Problem 1: Conventional Indexes (20 points)

Consider two relations R(A, B) and S(B, C) stored as sequential files. There are two types of most frequently asked queries as follows.

Q1:: select * from R where R.A > a1 and R.A < a2
Q2:: select * from R, S where R.B = S.B

Suppose that we are allowed to build conventional dense, sparse, or multi-level indexes over the relations to optimize the above queries. What indexes shall we build over R and S to obtain the best query performance? Briefly specify the following aspects for each index you choose to build.

a): What is the type of the index (dense, sparse, or multi-level)?
b): Which attribute is the index built on?
c): Is it a primary or a secondary index?
d): How should we use the index for the queries?

Problem 2: B+-tree and B-tree (20 points)

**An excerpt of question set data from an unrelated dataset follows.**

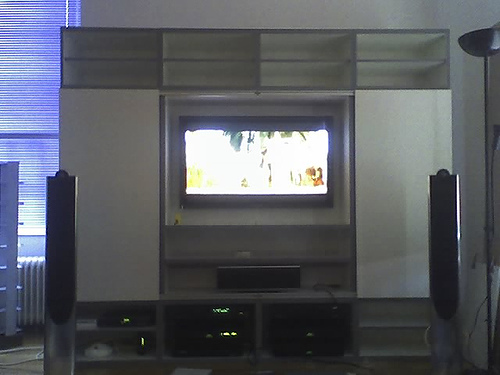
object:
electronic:
[180, 110, 335, 210]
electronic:
[93, 303, 160, 328]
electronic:
[137, 329, 152, 358]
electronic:
[174, 300, 251, 359]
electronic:
[267, 299, 349, 359]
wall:
[356, 92, 451, 295]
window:
[0, 2, 72, 236]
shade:
[0, 0, 79, 238]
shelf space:
[59, 27, 451, 90]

Consider a DBMS that has the following characteristics:

2KB fixed-size blocks
12-byte pointers
56-byte block headers

We want to build an index on a search key that is 8 bytes long. Calculate the maximum number of records we can index with

a): a 3-level B+ tree (2 levels plus the root)
b): a 3-level B tree

Problem 3: B+-tree Insertions and Deletions (20 points)

Consider the above B+ tree.

Show the B+ tree that results after inserting (in the given order) 56, 50, 75, 87, 48. From that resulting B+ tree we delete (in the given order) 50, 24, 65, 93, 75. What is the resulting final B+ tree?

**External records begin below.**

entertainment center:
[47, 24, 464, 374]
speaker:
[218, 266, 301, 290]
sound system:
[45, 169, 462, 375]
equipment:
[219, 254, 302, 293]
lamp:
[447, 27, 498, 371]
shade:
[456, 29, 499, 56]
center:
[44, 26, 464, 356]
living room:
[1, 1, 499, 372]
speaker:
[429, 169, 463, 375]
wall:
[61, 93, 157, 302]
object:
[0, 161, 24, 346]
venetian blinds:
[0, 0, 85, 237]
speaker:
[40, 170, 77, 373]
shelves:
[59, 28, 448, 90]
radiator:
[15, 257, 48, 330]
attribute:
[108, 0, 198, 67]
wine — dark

Problem 4: Extensible and Linear Hashing (20 points)

Consider a dynamic hash structure where buckets can hold up to three records. Initially the structure is empty. Then we insert the following records, in the order below, where we indicate the hashed key in parenthesis (in binary):

   a [010000]
   b [011010]
   c [111100]
   d [001110]
   e [010111]
   f [011010]
   g [101001]
   h [010111]
   i [000110]
   j [101001]

a): Show the extensible hash structure after these records have been inserted.
b): Show the linear hash structure after these records have been inserted. Assume that the threshold value is 2. (i.e., when the average number of keys per non-overflow bucket is greater than 2, we allocate another bucket).

Problem 5: Multiple-Key Index (20 points)

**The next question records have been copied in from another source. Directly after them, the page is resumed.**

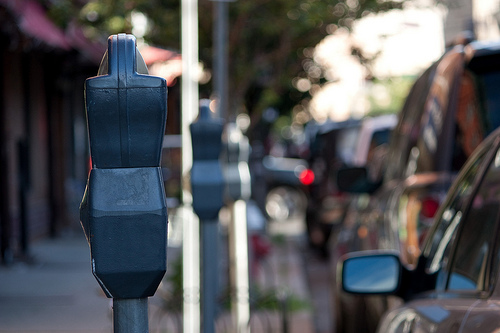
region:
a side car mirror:
[334, 252, 409, 294]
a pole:
[193, 212, 225, 332]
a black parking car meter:
[78, 33, 165, 331]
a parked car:
[338, 131, 497, 329]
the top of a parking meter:
[90, 29, 155, 82]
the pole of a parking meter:
[115, 295, 149, 332]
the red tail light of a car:
[295, 165, 316, 190]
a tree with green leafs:
[143, 0, 390, 128]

There is a relation R(X, Y, Z) where the pair of attributes X and Y together form the key. Suppose that for each X there are records with 1024 different values of Y, and for each Y there are records with 1024 different values of X. We need to answer queries of the form "select Z from R where C", where C is the selection condition. Suppose we know that

1): C is "X = x" in 20% of the cases
2): C is "Y = y" in 30% of the cases
3): C is "X = x and Y = y" in 50% of the cases

for various constants x and y. We want to build an index for the relation to improve the average query performance, and we have the following options:

a): Build a multiple-key index with X as the first attribute
b): Build a multiple-key index with Y as the first attribute
c): Build two secondary indexes on X and Y, using the "pointer bucket" technique (described in the lecture) to deal with duplicate values.

Both the index and the relation are stored on disk. Suppose that each X or Y value is 8 bytes long, a record pointer is 8 bytes long, and a block is 8K bytes. Compute the average query cost (number of block I/Os) for each index option, and pick the best index.